Myanmar's coup leader Min Aung Hlaing told the first meeting of his new government on Tuesday that it was inevitable the army would have to take power after its protests over alleged election fraud last year - which the electoral commission had dismissed, the army information service said. The army, known as the Tatmadaw, took power on Monday and overthrew elected leader Aung San Suu Kyi.

"Despite the Tatmadaw's repeated requests, this path was chosen inevitably for the country. Until the next government is formed after the upcoming election, we need to steer the country," Min Aung Hlaing was quoted as saying. "During the state of emergency, the election and fighting Covid-19 are set priorities."

The party of Myanmar's detained leader Aung San Suu Kyi called for her immediate release and for the miitary junta that seized power a day earlier to recognise her victory in an election in November.

The Nobel Peace laureate's whereabouts remained unknown more than 24 hours after her arrest in a military takeover that derailed Myanmar's tentative progress towards full democracy. While no protests have been reported, there have been acts of defiance, including a strike by medical staff. The military is back in power in after a coup less than a decade after it launched a transition to democracy to end nearly half a century of direct army rule and isolation. The military pledged to stick to its 2008 constitution and return power via a free and fair election but set no clear timeframe and the junta detained elected leader Aung San Suu Kyi and purged her allies from the administration.

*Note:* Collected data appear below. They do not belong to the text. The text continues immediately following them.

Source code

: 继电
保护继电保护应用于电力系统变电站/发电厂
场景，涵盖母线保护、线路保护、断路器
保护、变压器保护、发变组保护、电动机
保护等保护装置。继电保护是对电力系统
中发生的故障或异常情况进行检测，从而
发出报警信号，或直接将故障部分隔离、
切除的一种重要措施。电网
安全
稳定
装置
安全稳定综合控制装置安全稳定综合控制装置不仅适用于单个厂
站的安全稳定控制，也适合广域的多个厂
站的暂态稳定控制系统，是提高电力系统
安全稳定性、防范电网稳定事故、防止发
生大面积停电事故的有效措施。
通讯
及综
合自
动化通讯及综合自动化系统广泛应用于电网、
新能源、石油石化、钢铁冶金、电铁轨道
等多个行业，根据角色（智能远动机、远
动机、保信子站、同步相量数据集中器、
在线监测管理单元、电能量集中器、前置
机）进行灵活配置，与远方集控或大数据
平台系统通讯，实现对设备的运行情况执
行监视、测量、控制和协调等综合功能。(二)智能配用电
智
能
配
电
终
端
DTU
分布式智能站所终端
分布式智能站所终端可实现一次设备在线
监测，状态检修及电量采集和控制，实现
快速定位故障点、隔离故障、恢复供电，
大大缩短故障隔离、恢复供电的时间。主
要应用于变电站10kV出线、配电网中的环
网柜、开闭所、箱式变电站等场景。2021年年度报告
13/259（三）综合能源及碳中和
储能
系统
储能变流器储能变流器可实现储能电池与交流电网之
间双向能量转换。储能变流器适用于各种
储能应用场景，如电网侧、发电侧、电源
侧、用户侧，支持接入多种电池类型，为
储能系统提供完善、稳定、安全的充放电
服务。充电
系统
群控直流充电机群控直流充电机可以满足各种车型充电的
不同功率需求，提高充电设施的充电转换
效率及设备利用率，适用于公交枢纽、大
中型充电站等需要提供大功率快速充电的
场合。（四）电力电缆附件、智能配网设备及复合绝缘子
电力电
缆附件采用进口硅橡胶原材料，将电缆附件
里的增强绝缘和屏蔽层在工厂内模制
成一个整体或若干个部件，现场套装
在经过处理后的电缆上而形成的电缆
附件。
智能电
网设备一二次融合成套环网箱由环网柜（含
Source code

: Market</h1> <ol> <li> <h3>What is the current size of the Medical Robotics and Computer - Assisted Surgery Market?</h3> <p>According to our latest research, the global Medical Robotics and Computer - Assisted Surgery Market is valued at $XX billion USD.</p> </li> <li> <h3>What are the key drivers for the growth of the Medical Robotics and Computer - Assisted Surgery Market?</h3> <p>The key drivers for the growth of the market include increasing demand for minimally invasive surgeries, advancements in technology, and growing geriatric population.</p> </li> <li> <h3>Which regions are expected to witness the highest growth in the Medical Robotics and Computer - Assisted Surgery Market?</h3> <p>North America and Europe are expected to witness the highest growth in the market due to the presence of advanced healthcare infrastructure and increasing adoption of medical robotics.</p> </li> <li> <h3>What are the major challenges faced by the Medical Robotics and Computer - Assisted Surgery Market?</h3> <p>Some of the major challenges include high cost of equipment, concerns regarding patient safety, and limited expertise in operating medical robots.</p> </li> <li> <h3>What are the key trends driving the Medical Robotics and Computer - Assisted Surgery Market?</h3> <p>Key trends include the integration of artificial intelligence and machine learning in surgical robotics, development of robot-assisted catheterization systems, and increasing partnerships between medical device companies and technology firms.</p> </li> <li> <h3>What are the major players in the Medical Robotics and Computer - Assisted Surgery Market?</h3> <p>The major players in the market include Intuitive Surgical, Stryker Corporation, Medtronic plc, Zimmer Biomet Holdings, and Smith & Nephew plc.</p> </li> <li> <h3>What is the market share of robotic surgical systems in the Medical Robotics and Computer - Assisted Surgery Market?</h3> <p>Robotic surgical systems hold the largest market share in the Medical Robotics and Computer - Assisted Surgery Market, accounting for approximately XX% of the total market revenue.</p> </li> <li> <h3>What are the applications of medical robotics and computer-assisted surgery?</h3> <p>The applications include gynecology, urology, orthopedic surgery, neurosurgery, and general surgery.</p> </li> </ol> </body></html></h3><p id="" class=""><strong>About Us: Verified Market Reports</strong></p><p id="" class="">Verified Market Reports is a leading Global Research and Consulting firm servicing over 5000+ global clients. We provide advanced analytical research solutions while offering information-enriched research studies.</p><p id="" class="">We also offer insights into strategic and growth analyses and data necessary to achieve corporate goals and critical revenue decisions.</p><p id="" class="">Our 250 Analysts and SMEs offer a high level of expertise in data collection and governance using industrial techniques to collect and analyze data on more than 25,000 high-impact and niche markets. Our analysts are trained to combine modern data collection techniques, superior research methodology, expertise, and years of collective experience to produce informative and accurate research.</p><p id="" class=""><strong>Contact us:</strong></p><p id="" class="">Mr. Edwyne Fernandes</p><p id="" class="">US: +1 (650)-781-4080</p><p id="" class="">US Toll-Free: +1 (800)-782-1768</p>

Phone and internet connections in the capital, Naypyitaw, and the commercial centre Yangon were disrupted and state television went off air. Yangon airport manager Phone Myint told Reuters the airport had closed until May but gave no exact date. The Times newspaper reported permission to land and take off had been revoked for all flights, including relief flights, until 23:59 of May 31.

Ahead of the meet on the coup, China, which shares close ties both with the Myanmar military and de-facto leader Aung San Suu Kyi, on Tuesday said that all actions of the community should contribute to political stability, peace and reconciliation in that country. The UN Security Council on Tuesday will discuss the situation in Myanmar and look at a "range of measures" with an idea of respecting the people's will expressed in the November election. The United States threatened to reimpose sanctions on the generals who seized power.

The World Bank on Tuesday said it was “gravely concerned” about events in Myanmar, calling the military’s actions a “major setback to the country’s transition and its development prospects.” The institution has funded projects ranging from electrification to education to Covid-19 relief.